### SELECTED EXTRACT:
--------------------
I think employment is easy to address if you have the right people in the right place advising you. Our past presidents failed because they brought in people who were not competent enough to advise them. They brought on board people without requisite experience in the private sector to advise them; people who didn’t have enough experience, and because you can’t give what you don’t have, we are where we are. Nigeria is a bundle of blessings, one of the most blessed nations on earth. All it takes now is for us to see what we have been blessed with and start harnessing those resources. It makes no sense that a nation is blessed with the blue economy and yet, we are witnessing unnecessary hardship. Look at our coastal resources, tourism potentials but none of these is being
leveraged. Our aqua endowment is a goldmine, good for export and capable of feeding the rest of Africa but what are we doing with it? If you look at agriculture, if you fly above Nigeria, you will see unbelievable resources, fertile land whose surface we have not scratched. We have jobs that can be created with ease. It breaks my heart when I see Universities and Colleges of Agriculture going to waste not knowing what to do with their curricula in a world where farmers are one of the richest people.
Nigeria has a vast uncultivated land, yet farming across the country is largely subsistence, why has the situation remained the same?
The world is moving from subsistence farming to agropreneurship but successive governments are not doing anything about it. We are still dealing in raw farm produce, which we are not processing. Imagine what would happen if we have agro-processing parks in every senatorial district in Nigeria. Imagine if we have a model where we could have our agricultural students run a work-school model, where they study and we pay them to work on farms. Take a look at the digital economy. I go to places like India and I see industrial hubs. I am looking at industrial parks where they bring common facilities together so that people who have talents will come in and learn. You look at the fact that broadband is not even affordable in Nigeria. Broadband today should be a right and not a privilege but our students don’t have it, our workers don’t have it. They switch it on and off because they are not able to afford it. You look at the power problem, how can small businesses thrive?
--------------------
### WORK REQUEST A:
Decide whether each statement agrees with the interview excerpt on Nigeria's economy, answering yes or no and quoting the deciding words: (i) The speaker blames past presidents' failure on advisers who lacked competence. (ii) The speaker states that broadband is affordable for students in Nigeria. (iii) The speaker reports seeing industrial hubs in India.
### WORK REQUEST B:
Name every country or continent mentioned in the interview excerpt on Nigeria's economy.
### WORK REQUEST C:
Extend the interview excerpt on Nigeria's economy by writing what follows its final sentence.

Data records
--------------------
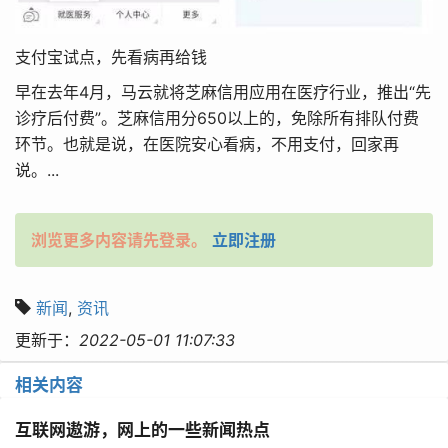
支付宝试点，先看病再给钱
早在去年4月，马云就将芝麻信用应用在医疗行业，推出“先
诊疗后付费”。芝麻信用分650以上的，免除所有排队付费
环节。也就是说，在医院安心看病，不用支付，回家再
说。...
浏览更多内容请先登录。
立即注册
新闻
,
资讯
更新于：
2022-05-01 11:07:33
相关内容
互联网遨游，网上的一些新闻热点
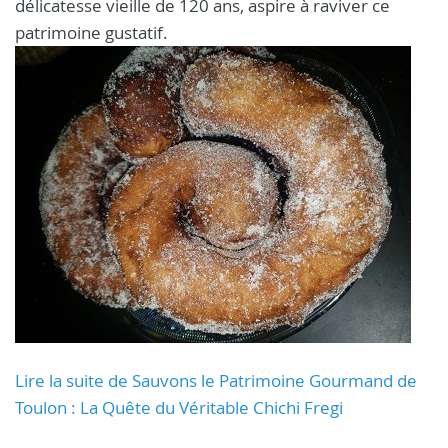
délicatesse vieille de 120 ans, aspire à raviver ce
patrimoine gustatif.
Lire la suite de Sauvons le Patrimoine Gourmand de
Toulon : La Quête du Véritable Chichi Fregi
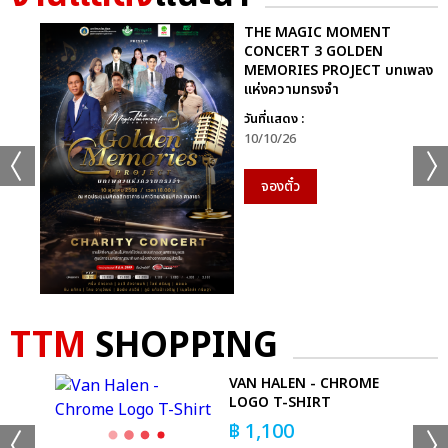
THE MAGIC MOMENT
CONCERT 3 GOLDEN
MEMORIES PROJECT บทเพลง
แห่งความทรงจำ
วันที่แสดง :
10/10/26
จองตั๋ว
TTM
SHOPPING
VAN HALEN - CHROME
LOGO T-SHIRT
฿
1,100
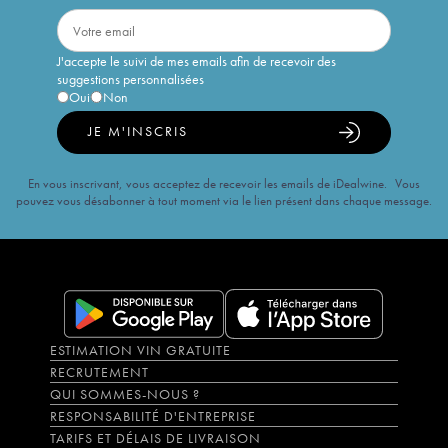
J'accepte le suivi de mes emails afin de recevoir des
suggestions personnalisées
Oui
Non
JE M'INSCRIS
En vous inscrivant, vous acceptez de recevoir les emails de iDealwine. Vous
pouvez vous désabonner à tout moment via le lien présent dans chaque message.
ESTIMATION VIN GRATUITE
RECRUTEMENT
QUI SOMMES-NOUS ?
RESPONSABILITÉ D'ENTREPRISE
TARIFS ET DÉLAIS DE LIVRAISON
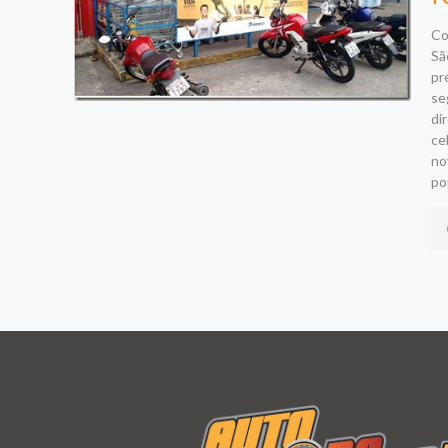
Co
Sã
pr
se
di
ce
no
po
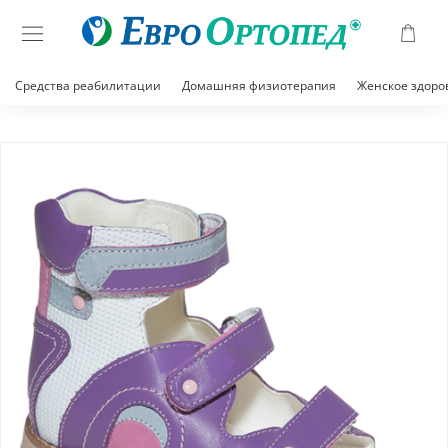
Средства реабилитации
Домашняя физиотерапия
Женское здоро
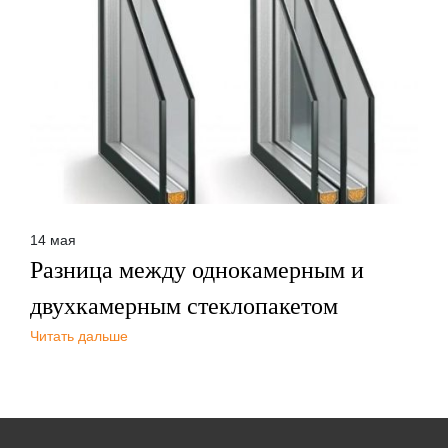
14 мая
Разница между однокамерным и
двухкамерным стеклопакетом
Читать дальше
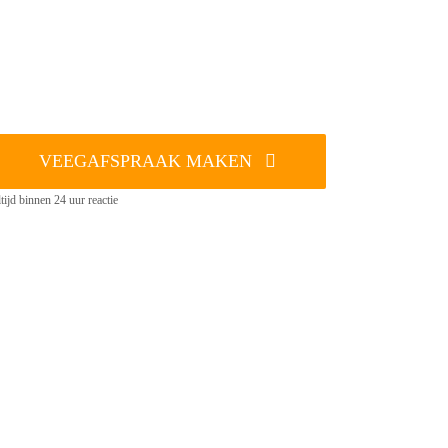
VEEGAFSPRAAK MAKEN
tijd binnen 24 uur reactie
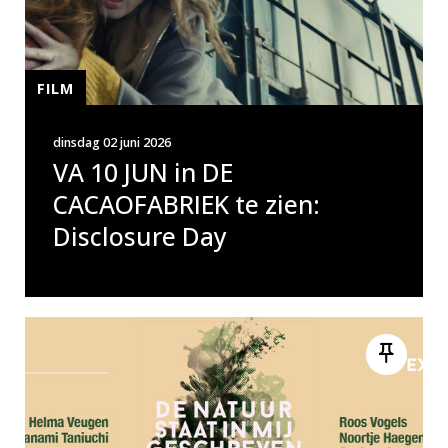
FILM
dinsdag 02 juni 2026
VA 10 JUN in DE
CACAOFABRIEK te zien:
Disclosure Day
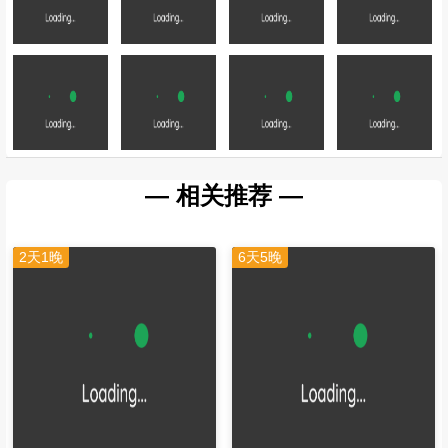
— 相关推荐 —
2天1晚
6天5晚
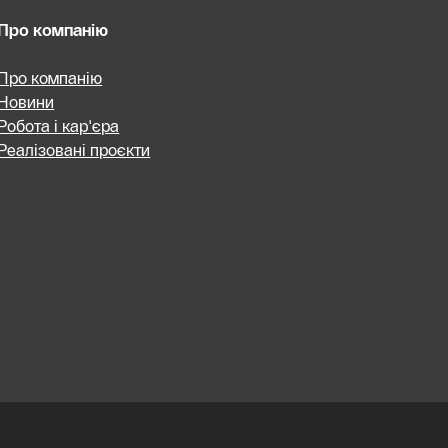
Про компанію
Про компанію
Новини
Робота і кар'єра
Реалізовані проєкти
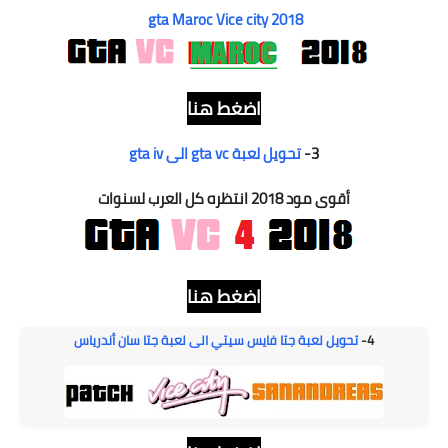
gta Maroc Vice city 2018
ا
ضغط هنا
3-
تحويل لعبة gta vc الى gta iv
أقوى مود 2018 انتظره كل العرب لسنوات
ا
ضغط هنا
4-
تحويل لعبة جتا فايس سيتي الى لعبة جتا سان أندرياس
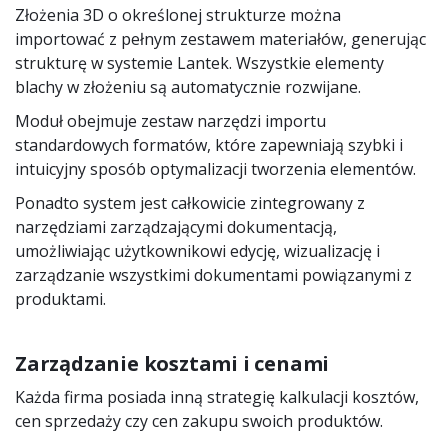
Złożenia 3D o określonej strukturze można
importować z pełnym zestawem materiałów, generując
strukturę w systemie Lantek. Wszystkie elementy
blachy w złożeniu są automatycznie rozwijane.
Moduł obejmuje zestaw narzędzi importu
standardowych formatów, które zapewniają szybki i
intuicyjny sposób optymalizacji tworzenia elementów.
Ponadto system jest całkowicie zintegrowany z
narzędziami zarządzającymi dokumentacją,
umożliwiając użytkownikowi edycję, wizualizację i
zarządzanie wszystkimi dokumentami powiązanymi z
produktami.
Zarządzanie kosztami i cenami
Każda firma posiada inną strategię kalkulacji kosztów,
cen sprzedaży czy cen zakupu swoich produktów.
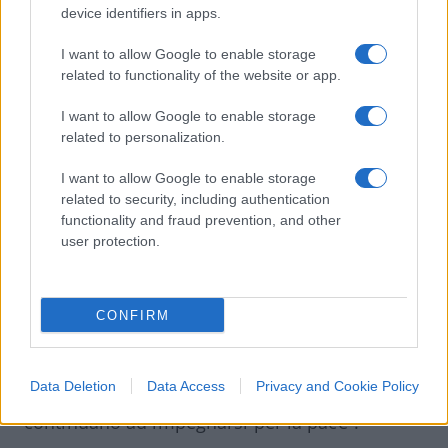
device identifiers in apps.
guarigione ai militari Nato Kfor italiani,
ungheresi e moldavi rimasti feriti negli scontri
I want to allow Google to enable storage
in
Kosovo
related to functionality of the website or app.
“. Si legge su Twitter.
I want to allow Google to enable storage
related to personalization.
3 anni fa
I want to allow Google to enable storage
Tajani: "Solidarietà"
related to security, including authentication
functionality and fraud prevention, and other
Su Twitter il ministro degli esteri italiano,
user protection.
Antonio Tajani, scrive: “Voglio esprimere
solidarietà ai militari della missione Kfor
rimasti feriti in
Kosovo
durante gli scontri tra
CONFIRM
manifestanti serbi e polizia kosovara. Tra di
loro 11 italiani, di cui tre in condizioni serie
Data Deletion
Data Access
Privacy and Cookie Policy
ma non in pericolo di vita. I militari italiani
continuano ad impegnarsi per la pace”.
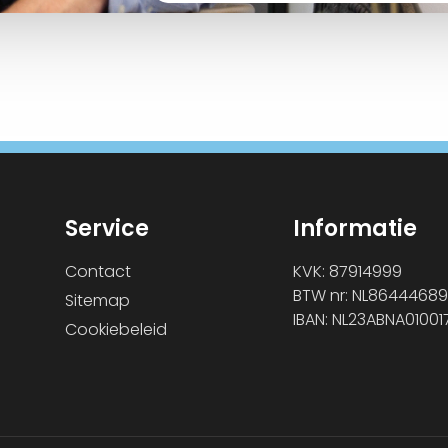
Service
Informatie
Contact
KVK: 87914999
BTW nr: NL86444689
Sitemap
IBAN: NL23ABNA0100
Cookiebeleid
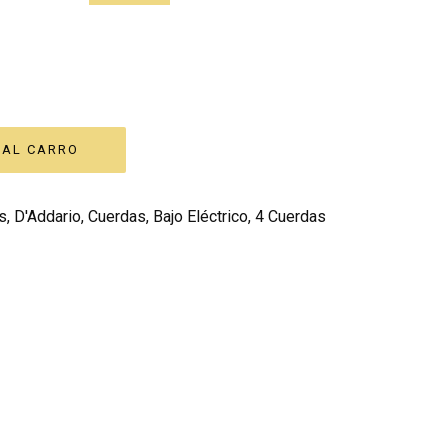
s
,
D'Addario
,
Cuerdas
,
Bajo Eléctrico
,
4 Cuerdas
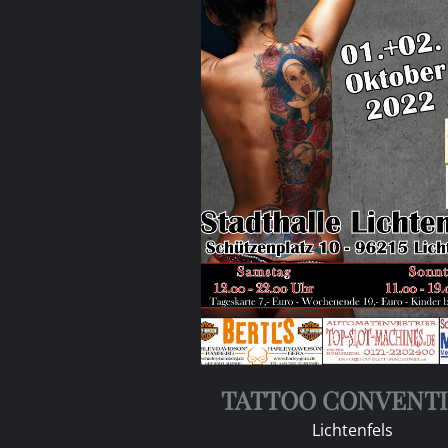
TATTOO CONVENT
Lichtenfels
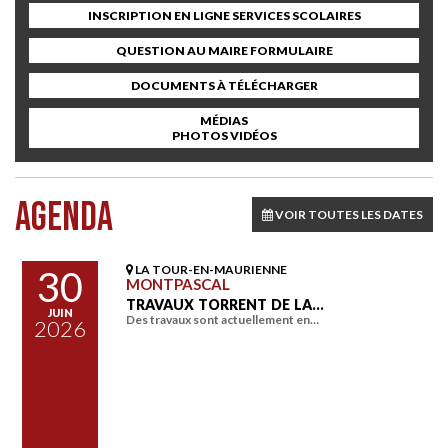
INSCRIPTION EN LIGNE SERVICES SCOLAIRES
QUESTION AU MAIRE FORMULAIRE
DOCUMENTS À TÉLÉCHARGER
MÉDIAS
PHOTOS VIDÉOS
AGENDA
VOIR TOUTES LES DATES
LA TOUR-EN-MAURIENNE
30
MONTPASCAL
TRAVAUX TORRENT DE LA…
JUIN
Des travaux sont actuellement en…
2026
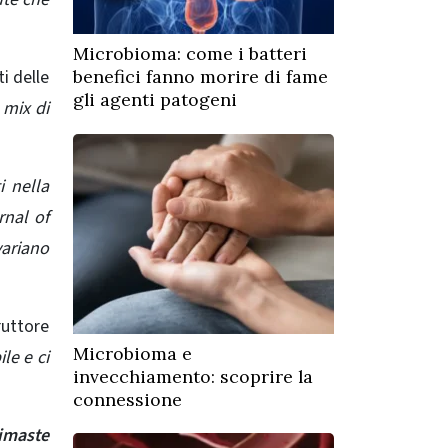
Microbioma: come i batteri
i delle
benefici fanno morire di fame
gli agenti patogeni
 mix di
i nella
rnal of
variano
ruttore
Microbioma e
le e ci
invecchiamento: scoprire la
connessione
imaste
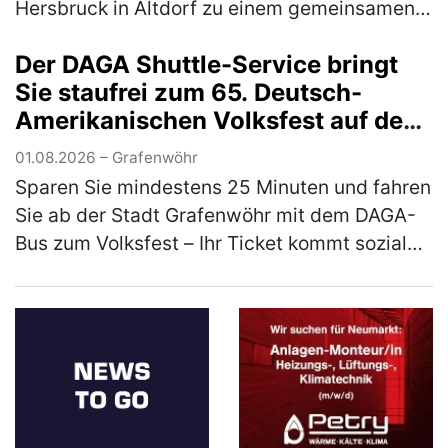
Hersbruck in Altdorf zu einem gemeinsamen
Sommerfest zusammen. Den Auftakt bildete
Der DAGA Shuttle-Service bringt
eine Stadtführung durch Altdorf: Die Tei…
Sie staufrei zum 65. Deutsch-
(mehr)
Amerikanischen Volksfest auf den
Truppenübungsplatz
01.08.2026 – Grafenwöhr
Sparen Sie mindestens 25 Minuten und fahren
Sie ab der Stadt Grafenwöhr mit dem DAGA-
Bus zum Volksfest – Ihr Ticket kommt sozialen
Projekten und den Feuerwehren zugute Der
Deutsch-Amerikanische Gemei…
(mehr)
--------------------
### REPLY A:
(i) Yes: "Our past presidents failed because they brought in people who were not competent enough to advise them."
(ii) No: "You look at the fact that broadband is not even affordable in Nigeria."
(iii) Yes: "I go to places like India and I see industrial hubs."

### REPLY B:
Nigeria, Africa, India

### REPLY C:
How can you provide services when you don’t have power, which is basic? There are so many things we can do to create employment.
What are the stumbling blocks to job creation?
When I was campaigning, I talked about the Nigerian Patriot Act and the essence of that Act is very simple. Those in government, I mean the President, governors, ministers, directors and big players in the private sector whose operation derives from licenses given by the government, such as broadcasting and the like; should be restricted to the same things as the masses. Let their children attend the same schools like the children of the masses. Let them get treatment from the same hospitals. If we do this, everything will work in Nigeria. Things are not working because our leaders have not demonstrated sufficient readiness to change the situation of things in the country. If they love this country enough, Nigeria will change for the better in a few years.
The immediate past governor of Kaduna State, Nasir El-Rufai, recently said in a viral video that the political domination of Muslims across the country is real and has come to stay. What do you make of such comments?
Nasir El-Rufai has achieved his purpose, because you and I are talking about him. That is what he wants. He wants to be topical and to be noticed. He wants to be seen as the next Buhari in northern Nigeria. He wants to be seen as a defender of the Islamic faith but he is a hypocrite. You can see that Muslims and Christians have ignored him and that is what we should all do.